==== SUPPLIED ENTRIES
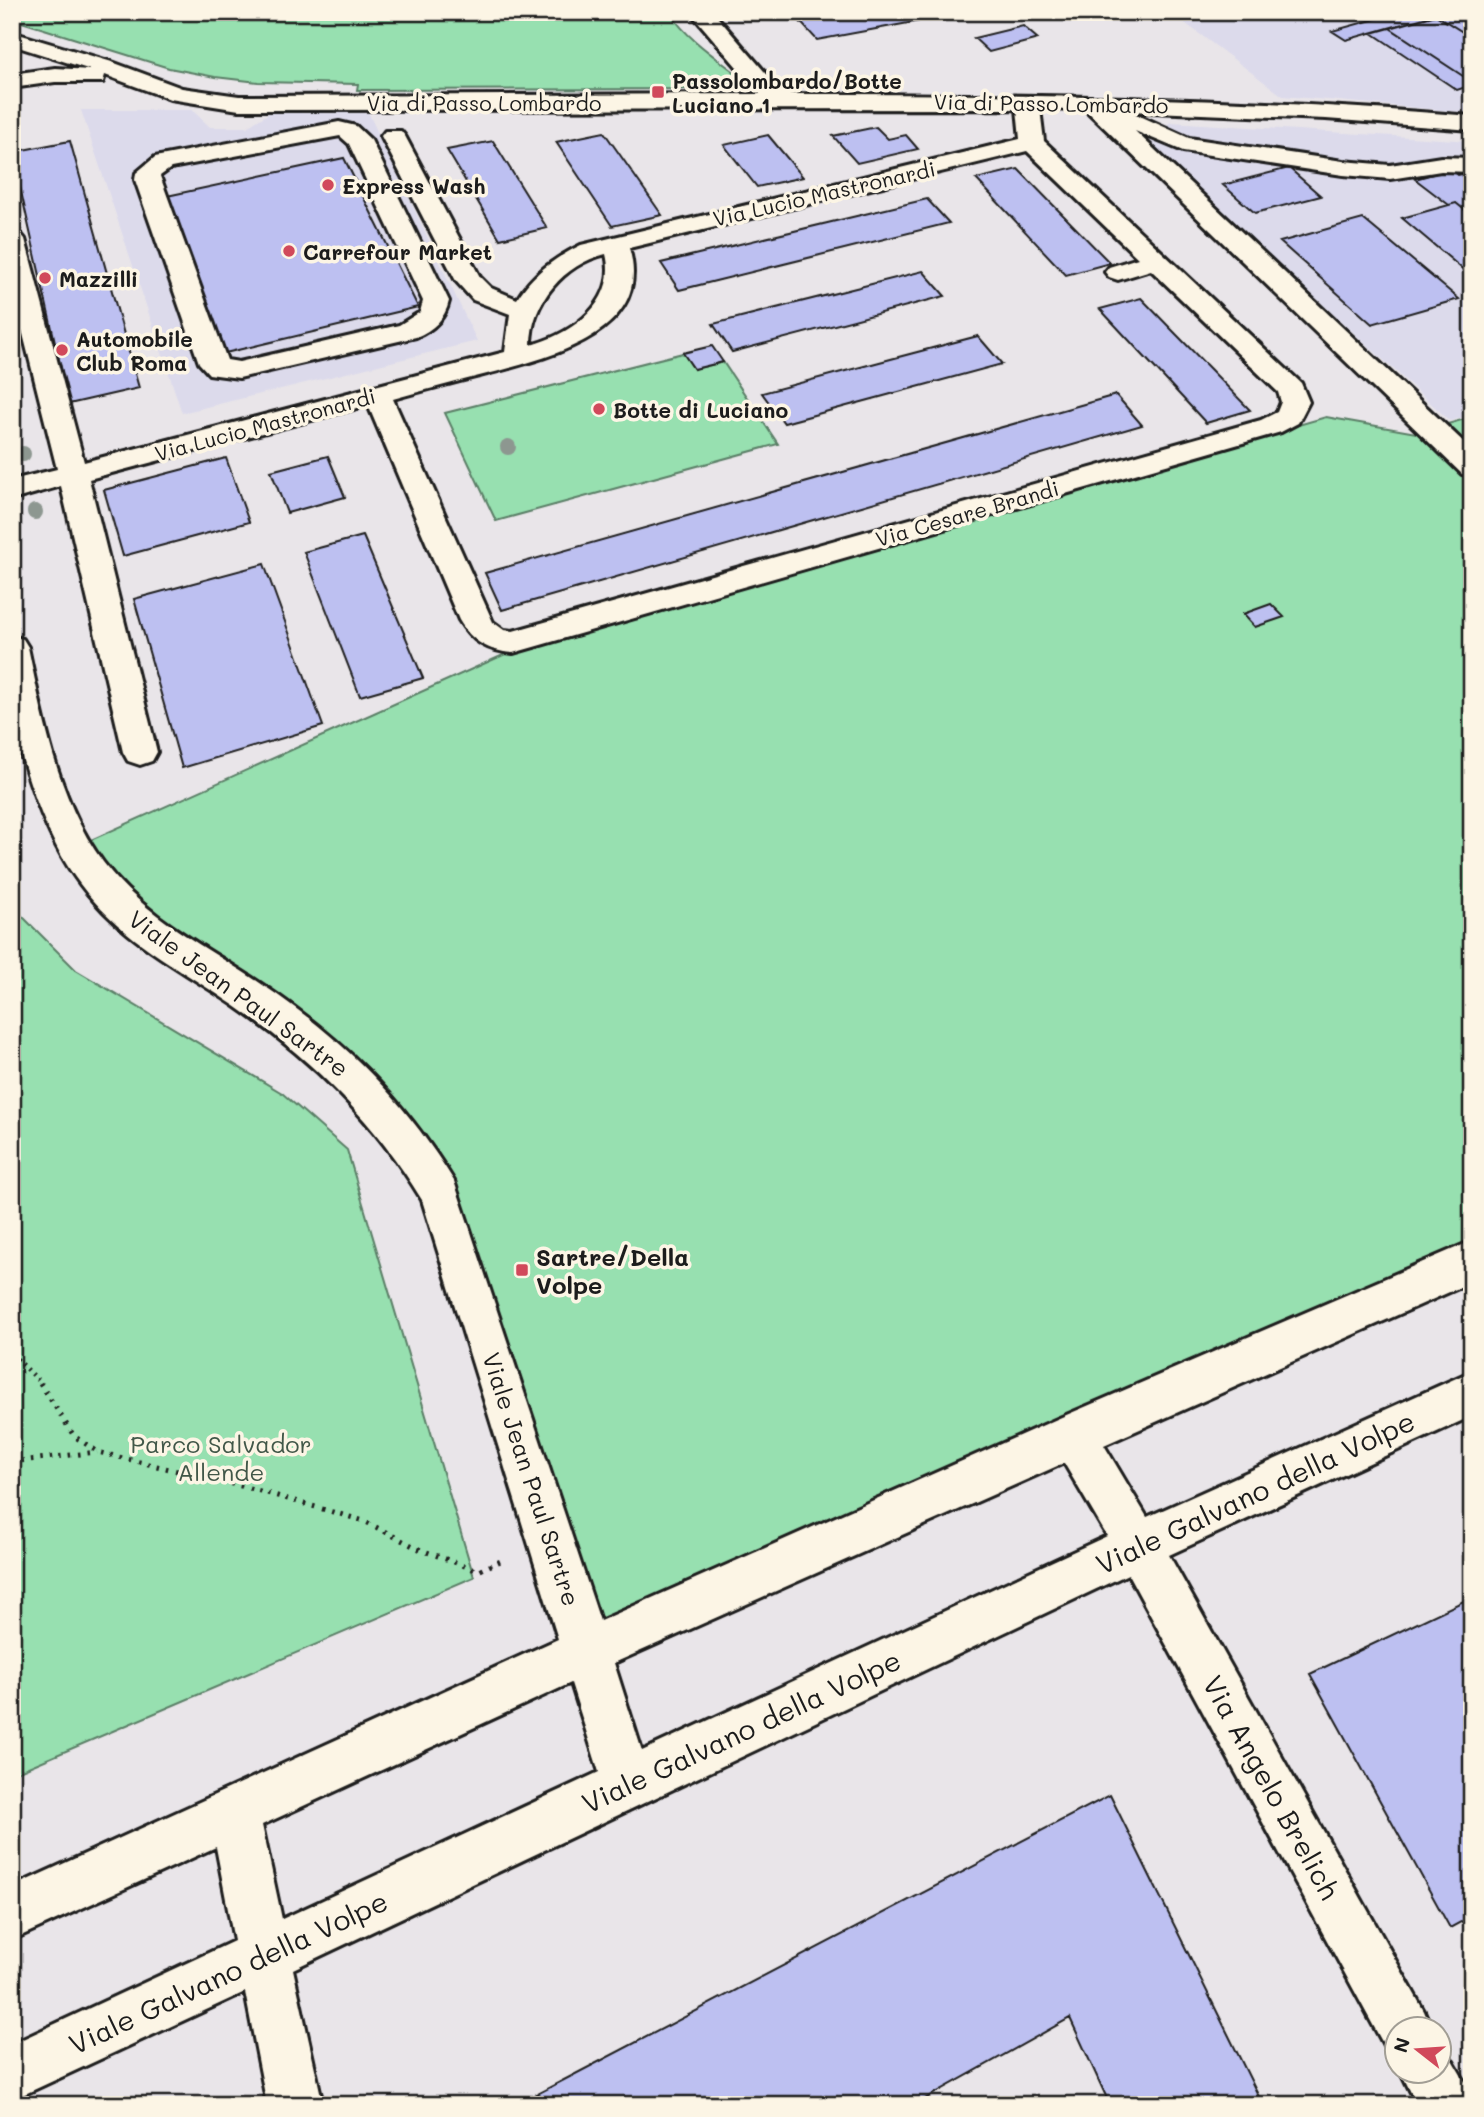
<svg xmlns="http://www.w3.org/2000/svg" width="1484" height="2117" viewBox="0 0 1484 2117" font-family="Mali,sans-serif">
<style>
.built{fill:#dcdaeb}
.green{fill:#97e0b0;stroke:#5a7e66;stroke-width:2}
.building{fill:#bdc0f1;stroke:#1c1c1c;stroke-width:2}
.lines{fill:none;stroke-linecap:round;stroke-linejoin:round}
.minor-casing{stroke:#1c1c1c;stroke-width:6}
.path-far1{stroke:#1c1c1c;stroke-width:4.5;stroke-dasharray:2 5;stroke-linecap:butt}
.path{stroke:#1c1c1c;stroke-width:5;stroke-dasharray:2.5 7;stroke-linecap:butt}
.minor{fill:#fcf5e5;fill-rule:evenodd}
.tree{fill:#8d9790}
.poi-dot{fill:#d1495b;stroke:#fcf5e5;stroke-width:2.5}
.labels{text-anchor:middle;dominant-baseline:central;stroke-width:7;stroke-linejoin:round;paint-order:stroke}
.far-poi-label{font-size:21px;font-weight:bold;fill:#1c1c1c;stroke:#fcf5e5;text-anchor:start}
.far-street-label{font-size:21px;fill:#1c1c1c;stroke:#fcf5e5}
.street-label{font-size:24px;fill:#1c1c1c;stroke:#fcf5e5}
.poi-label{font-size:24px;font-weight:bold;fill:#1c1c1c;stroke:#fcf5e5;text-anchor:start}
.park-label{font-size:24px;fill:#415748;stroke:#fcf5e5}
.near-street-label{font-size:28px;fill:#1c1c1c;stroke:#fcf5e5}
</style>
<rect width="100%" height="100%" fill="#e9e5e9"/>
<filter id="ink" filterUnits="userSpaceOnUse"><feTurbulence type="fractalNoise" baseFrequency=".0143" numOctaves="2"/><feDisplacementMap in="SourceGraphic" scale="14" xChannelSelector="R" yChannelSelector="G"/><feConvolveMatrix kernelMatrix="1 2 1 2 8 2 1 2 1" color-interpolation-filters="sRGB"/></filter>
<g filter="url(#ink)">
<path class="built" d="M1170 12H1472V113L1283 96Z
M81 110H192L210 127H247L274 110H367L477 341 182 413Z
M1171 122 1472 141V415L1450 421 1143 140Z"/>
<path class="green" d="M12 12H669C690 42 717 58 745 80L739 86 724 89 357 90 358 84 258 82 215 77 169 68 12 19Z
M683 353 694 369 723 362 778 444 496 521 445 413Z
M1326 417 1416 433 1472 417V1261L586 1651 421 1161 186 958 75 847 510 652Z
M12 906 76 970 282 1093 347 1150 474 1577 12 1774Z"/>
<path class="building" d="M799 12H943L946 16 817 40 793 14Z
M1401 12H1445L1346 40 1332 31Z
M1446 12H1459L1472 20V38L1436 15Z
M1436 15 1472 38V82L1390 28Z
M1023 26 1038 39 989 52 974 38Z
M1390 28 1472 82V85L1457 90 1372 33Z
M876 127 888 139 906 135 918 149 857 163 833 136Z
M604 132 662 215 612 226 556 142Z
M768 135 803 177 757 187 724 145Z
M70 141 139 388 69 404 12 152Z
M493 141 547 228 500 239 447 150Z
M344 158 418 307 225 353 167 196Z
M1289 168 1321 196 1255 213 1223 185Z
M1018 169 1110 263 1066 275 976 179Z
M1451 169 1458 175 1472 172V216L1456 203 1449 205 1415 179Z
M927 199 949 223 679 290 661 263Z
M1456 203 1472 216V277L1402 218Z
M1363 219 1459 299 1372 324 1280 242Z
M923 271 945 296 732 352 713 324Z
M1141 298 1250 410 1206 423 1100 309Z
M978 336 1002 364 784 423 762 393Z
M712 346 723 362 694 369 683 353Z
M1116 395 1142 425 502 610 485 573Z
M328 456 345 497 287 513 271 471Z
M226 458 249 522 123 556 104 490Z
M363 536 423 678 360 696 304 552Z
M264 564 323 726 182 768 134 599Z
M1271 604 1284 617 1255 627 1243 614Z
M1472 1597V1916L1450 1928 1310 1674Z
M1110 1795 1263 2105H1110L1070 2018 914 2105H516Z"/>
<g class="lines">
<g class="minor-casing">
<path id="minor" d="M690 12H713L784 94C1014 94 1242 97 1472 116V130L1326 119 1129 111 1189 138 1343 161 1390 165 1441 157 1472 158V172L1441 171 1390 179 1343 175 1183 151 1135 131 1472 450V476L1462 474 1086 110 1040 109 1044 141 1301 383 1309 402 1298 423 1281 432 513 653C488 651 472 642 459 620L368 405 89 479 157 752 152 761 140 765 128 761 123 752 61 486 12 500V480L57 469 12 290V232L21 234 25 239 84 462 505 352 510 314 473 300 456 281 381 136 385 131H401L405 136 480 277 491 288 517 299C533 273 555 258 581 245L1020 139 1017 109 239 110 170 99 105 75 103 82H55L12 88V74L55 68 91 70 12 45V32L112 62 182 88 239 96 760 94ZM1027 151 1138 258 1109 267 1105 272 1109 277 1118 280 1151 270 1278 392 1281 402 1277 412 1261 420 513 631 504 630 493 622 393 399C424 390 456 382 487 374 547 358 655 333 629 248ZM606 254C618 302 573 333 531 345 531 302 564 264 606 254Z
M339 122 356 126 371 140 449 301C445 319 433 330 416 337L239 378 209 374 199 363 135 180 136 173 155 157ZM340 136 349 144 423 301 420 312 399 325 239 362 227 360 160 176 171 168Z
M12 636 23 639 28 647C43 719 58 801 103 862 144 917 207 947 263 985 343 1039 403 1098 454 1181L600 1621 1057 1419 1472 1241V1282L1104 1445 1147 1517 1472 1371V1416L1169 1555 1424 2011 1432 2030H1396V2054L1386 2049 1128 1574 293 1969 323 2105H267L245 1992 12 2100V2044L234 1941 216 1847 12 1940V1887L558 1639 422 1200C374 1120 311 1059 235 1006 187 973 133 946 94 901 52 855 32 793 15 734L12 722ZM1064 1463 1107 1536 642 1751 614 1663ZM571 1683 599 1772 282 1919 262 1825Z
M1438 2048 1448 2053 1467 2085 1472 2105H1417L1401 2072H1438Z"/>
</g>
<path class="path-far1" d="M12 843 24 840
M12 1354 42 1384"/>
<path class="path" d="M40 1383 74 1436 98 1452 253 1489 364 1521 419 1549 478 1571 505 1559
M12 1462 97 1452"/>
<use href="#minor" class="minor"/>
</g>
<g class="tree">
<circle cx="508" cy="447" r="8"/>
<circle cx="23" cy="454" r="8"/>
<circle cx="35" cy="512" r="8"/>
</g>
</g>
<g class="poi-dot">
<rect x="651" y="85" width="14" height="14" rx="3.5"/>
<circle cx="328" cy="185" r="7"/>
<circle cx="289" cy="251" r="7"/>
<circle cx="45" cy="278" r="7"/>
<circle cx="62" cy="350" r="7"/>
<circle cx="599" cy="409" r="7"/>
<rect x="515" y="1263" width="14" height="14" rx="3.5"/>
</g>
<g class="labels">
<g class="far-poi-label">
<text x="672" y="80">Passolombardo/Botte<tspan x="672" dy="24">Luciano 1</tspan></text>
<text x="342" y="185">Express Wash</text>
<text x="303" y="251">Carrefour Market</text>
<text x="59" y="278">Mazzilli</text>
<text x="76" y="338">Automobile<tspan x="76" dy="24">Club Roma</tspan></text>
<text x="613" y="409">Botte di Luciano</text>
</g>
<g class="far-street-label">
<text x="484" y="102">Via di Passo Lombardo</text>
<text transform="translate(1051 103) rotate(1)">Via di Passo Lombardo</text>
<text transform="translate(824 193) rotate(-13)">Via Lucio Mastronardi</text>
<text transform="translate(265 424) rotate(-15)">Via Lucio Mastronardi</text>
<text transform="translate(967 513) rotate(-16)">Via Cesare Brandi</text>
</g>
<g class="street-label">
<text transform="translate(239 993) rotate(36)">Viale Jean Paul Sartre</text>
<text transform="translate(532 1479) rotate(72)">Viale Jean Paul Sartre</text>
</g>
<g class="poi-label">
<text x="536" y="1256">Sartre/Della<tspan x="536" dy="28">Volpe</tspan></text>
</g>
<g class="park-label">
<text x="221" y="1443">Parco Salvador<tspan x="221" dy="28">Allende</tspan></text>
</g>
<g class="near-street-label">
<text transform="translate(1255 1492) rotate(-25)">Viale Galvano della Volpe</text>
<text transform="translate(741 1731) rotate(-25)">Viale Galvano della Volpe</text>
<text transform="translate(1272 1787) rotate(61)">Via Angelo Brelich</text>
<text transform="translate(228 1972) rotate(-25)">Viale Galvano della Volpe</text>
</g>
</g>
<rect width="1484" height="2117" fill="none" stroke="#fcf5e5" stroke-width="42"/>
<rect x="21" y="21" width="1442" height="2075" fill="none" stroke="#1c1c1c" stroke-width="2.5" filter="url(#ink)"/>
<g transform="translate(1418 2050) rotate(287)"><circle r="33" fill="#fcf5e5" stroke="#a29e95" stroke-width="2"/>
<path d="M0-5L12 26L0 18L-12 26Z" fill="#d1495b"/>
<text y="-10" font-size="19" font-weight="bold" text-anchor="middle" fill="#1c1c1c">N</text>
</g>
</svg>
========
==== SUPPLIED ENTRIES
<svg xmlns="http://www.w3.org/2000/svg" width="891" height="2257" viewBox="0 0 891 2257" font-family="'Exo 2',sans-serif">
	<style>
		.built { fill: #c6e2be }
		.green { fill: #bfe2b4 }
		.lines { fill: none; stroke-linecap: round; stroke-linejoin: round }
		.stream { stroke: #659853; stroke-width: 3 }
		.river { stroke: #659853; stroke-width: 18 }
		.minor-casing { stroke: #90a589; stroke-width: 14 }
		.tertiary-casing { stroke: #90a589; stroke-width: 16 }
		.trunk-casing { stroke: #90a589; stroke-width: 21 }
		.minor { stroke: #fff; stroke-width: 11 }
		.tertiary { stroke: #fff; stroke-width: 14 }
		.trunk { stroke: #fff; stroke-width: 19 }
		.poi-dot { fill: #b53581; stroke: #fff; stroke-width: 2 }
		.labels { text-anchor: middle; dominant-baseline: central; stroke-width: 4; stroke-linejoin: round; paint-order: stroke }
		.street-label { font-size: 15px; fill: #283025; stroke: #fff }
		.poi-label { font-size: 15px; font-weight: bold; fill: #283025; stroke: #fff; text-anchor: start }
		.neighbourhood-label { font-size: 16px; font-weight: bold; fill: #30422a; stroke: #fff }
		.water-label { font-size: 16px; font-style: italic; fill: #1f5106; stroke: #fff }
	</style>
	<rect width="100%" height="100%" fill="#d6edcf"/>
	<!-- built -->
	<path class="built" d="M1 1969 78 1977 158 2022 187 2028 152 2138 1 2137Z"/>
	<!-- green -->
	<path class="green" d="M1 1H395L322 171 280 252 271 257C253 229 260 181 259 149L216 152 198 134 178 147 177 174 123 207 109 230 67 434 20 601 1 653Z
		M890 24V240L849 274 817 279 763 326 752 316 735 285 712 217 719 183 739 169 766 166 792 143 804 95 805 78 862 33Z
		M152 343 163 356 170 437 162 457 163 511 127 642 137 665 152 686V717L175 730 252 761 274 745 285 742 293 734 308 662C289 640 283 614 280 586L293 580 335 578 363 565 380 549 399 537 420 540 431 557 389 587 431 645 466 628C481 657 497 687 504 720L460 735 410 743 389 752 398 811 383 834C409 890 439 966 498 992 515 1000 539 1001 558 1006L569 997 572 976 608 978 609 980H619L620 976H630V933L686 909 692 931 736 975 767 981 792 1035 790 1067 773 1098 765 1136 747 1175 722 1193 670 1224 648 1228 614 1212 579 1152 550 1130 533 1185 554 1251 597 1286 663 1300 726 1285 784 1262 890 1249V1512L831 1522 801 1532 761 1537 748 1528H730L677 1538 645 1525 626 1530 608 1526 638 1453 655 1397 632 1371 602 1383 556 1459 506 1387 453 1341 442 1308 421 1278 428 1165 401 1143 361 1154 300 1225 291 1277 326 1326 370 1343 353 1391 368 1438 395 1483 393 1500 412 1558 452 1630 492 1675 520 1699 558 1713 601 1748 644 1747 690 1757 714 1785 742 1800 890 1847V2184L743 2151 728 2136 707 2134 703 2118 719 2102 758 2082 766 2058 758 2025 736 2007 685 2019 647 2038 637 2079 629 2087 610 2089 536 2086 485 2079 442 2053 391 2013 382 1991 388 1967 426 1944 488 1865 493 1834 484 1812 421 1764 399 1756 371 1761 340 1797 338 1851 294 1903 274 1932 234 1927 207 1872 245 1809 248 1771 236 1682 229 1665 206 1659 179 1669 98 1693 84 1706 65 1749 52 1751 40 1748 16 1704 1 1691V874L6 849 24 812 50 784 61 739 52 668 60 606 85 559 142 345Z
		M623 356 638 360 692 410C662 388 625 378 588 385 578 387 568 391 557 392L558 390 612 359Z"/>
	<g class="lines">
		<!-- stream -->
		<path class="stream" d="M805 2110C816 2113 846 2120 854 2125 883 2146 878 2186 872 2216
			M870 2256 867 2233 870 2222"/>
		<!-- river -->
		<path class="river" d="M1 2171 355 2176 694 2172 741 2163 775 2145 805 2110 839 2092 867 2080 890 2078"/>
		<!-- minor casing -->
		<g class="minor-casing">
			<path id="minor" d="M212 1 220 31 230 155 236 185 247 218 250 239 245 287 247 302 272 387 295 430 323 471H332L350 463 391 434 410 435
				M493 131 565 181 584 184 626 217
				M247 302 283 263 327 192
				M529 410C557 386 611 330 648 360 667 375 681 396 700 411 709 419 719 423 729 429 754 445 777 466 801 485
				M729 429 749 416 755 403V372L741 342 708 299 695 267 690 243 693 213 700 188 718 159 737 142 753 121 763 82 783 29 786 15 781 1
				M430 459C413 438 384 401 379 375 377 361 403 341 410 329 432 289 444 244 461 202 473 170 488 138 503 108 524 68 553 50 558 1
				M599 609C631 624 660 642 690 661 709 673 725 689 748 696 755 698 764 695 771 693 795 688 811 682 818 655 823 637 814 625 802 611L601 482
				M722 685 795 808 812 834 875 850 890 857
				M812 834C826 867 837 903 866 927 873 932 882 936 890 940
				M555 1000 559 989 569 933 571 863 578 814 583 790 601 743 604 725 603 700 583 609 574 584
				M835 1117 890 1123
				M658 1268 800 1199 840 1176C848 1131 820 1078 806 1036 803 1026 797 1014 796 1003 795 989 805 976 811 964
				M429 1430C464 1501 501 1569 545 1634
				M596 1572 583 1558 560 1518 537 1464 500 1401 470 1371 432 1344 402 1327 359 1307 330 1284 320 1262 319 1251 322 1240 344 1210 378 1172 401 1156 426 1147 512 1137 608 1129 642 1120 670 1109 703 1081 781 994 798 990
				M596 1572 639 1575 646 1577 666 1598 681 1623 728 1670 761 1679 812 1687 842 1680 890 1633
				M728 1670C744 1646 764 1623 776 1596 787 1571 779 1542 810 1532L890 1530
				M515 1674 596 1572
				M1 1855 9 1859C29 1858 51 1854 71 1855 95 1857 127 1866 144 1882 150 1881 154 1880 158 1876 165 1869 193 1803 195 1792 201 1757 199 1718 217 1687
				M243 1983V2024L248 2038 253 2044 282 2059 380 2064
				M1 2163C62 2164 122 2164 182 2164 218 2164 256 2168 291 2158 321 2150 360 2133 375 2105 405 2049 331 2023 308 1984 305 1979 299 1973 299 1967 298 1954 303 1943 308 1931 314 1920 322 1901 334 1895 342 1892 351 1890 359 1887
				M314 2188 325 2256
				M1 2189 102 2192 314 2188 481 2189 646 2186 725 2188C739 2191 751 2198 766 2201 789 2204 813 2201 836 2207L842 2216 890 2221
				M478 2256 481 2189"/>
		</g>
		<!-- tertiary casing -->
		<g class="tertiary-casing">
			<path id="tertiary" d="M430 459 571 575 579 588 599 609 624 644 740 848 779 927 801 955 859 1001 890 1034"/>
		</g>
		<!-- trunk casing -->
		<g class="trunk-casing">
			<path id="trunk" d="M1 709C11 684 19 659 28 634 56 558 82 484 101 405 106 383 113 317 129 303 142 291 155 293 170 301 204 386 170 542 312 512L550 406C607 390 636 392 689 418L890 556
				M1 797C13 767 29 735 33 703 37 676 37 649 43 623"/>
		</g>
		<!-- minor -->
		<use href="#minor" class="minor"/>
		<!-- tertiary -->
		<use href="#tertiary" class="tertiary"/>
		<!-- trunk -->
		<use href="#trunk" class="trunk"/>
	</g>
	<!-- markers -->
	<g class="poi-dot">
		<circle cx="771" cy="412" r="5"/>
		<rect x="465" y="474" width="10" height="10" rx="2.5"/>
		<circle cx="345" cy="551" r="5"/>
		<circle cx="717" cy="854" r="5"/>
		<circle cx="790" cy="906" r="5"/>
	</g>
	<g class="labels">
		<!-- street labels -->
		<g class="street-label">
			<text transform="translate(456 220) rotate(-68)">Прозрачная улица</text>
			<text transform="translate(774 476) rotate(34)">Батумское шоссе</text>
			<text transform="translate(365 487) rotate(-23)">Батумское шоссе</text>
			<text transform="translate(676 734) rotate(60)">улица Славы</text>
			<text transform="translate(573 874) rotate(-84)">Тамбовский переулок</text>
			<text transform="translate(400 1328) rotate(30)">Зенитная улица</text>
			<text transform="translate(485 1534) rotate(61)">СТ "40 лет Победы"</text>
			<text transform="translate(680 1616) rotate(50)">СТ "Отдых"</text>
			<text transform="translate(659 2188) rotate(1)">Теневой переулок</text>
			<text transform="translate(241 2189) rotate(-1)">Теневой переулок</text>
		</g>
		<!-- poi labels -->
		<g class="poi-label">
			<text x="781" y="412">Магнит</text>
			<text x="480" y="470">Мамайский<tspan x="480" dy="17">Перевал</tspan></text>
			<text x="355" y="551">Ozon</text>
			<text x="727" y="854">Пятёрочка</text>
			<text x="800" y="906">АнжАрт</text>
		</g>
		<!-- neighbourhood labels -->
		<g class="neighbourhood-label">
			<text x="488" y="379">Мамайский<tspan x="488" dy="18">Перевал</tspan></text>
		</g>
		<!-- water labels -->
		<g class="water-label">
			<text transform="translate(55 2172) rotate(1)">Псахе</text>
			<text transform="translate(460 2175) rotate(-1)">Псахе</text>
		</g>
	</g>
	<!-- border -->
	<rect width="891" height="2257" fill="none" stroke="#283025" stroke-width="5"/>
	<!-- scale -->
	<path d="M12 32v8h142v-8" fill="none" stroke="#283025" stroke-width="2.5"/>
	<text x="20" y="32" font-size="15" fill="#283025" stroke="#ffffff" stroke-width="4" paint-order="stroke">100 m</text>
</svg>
========
PROBLEM DETAILS » Once you find the line with "#659853; stroke-width: 18" above, print it and every line after it up to and including the line with "M890 24V240L849 274", exactly as written and nothing else.

TASK OUTPUT »
		.river { stroke: #659853; stroke-width: 18 }
		.minor-casing { stroke: #90a589; stroke-width: 14 }
		.tertiary-casing { stroke: #90a589; stroke-width: 16 }
		.trunk-casing { stroke: #90a589; stroke-width: 21 }
		.minor { stroke: #fff; stroke-width: 11 }
		.tertiary { stroke: #fff; stroke-width: 14 }
		.trunk { stroke: #fff; stroke-width: 19 }
		.poi-dot { fill: #b53581; stroke: #fff; stroke-width: 2 }
		.labels { text-anchor: middle; dominant-baseline: central; stroke-width: 4; stroke-linejoin: round; paint-order: stroke }
		.street-label { font-size: 15px; fill: #283025; stroke: #fff }
		.poi-label { font-size: 15px; font-weight: bold; fill: #283025; stroke: #fff; text-anchor: start }
		.neighbourhood-label { font-size: 16px; font-weight: bold; fill: #30422a; stroke: #fff }
		.water-label { font-size: 16px; font-style: italic; fill: #1f5106; stroke: #fff }
	</style>
	<rect width="100%" height="100%" fill="#d6edcf"/>
	<!-- built -->
	<path class="built" d="M1 1969 78 1977 158 2022 187 2028 152 2138 1 2137Z"/>
	<!-- green -->
	<path class="green" d="M1 1H395L322 171 280 252 271 257C253 229 260 181 259 149L216 152 198 134 178 147 177 174 123 207 109 230 67 434 20 601 1 653Z
		M890 24V240L849 274 817 279 763 326 752 316 735 285 712 217 719 183 739 169 766 166 792 143 804 95 805 78 862 33Z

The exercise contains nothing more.